Github user eminency commented on a diff in the pull request:

    https://github.com/apache/tajo/pull/844#discussion_r44100456
  
    --- Diff: tajo-docs/src/main/sphinx/configuration/tajo-site-xml.rst ---
    @@ -2,23 +2,455 @@
     The tajo-site.xml File
     **********************
     
    -To the ``core-site.xml`` file on every host in your cluster, you must add 
the following information:
    +You can add more configurations in the ``tajo-site.xml`` file. Note that 
you should replicate this file to the whole hosts in your cluster once you 
edited.
    +If you are looking for the configurations for the master and the worker, 
please refer to :doc:`tajo_master_configuration` and 
:doc:`worker_configuration`.
    +Also, catalog configurations are found here :doc:`catalog_configuration`.
    +
    +=========================
    +Join Query Settings
    +=========================
    +
    +""""""""""""""""""""""""""""""""""""""
    +`tajo.dist-query.join.auto-broadcast`
    +""""""""""""""""""""""""""""""""""""""
    +
    +A flag to enable or disable the use of broadcast join.
    +
    +  * Property value: Boolean
    +  * Default value: true
    +  * Example
    +
    +.. code-block:: xml
    +
    +  <property>
    +    <name>tajo.dist-query.join.auto-broadcast</name>
    +    <value>true</value>
    +  </property>
    +
    +"""""""""""""""""""""""""""""""""""""""""""""""""""""""""""

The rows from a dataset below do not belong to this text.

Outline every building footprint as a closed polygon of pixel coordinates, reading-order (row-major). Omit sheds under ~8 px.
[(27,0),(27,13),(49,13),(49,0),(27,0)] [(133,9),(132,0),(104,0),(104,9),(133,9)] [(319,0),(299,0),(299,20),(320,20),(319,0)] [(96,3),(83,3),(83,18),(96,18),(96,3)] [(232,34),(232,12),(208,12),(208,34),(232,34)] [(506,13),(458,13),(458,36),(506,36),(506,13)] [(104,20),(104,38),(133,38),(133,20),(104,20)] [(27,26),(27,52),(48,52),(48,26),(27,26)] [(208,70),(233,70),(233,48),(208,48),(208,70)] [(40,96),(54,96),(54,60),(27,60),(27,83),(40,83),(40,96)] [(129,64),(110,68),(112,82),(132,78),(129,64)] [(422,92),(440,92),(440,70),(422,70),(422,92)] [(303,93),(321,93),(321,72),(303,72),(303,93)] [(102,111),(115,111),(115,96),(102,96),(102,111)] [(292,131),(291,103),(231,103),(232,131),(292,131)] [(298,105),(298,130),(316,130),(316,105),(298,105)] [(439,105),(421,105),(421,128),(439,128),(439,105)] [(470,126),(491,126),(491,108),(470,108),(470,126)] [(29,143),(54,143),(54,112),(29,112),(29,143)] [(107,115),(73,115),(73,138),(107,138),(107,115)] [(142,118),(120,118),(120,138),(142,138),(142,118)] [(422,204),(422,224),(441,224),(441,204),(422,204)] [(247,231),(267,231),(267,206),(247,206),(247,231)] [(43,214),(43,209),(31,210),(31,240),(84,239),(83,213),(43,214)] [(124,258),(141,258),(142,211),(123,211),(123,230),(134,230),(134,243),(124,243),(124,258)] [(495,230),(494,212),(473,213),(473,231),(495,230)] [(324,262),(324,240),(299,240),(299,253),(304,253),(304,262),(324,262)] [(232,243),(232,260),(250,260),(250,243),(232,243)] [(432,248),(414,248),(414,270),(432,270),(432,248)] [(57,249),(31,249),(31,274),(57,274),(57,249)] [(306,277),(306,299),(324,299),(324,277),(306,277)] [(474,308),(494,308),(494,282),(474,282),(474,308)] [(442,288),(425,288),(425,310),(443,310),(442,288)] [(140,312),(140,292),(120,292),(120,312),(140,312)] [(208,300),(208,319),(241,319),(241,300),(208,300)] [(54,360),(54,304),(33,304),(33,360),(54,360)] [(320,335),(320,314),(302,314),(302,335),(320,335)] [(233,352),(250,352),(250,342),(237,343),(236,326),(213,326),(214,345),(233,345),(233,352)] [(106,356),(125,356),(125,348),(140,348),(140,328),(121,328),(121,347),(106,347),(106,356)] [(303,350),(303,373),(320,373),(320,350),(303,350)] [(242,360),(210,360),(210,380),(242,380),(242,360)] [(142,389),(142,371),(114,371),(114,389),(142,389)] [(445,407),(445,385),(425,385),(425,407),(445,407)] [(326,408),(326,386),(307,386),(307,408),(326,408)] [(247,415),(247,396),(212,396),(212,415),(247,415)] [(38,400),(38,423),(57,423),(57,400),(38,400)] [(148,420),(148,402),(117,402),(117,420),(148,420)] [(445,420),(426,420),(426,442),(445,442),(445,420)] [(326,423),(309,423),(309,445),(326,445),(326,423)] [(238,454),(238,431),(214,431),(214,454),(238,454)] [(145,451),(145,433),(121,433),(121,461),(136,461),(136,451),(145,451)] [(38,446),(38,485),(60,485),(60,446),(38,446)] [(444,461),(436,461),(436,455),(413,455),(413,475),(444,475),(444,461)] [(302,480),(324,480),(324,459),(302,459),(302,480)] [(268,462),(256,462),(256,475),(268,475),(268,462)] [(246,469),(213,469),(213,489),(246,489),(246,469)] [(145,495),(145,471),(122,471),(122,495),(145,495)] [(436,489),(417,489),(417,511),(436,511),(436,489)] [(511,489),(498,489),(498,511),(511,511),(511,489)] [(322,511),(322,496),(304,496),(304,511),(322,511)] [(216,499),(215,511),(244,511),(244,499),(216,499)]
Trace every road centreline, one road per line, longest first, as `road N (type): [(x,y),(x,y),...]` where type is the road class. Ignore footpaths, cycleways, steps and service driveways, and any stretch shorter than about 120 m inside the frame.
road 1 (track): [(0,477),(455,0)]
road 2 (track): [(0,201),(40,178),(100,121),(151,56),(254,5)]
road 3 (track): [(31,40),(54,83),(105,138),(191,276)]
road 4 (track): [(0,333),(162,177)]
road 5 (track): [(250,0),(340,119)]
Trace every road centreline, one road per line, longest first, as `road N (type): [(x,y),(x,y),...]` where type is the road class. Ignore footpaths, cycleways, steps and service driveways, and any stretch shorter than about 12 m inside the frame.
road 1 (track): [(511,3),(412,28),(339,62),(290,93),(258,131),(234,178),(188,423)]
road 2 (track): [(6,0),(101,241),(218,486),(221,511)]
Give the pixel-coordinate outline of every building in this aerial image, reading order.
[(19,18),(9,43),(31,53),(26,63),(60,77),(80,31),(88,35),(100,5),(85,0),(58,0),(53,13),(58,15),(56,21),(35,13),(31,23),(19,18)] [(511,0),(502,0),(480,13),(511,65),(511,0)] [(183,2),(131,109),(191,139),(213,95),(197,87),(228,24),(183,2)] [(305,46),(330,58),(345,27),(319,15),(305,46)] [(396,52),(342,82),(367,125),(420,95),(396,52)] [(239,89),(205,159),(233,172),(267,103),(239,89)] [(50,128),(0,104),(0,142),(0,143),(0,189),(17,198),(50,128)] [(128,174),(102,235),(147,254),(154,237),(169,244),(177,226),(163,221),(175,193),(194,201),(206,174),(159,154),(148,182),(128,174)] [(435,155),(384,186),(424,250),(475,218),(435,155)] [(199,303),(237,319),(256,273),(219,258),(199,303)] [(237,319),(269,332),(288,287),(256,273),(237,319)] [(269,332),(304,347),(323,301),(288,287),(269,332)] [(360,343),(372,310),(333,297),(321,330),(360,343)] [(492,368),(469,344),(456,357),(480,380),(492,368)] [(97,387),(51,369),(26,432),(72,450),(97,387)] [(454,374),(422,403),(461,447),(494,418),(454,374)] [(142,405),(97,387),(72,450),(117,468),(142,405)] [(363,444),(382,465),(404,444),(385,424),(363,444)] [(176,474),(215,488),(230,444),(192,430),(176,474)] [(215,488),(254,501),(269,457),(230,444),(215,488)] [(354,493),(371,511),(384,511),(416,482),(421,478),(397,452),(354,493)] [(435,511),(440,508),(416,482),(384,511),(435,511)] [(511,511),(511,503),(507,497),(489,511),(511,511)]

    +`tajo.dist-query.broadcast.non-cross-join.threshold-kb`
    +"""""""""""""""""""""""""""""""""""""""""""""""""""""""""""
    +
    +A threshold for non-cross joins. When a non-cross join query is executed 
with the broadcast join, the whole size of broadcasted tables won't exceed this 
threshold.
    +
    +  * Property value: Integer
    +  * Unit: KB
    +  * Default value: 5120
    +  * Example
    +
    +.. code-block:: xml
    +
    +  <property>
    +    <name>tajo.dist-query.broadcast.non-cross-join.threshold-kb</name>
    +    <value>5120</value>
    +  </property>
    +
    +"""""""""""""""""""""""""""""""""""""""""""""""""""""""""""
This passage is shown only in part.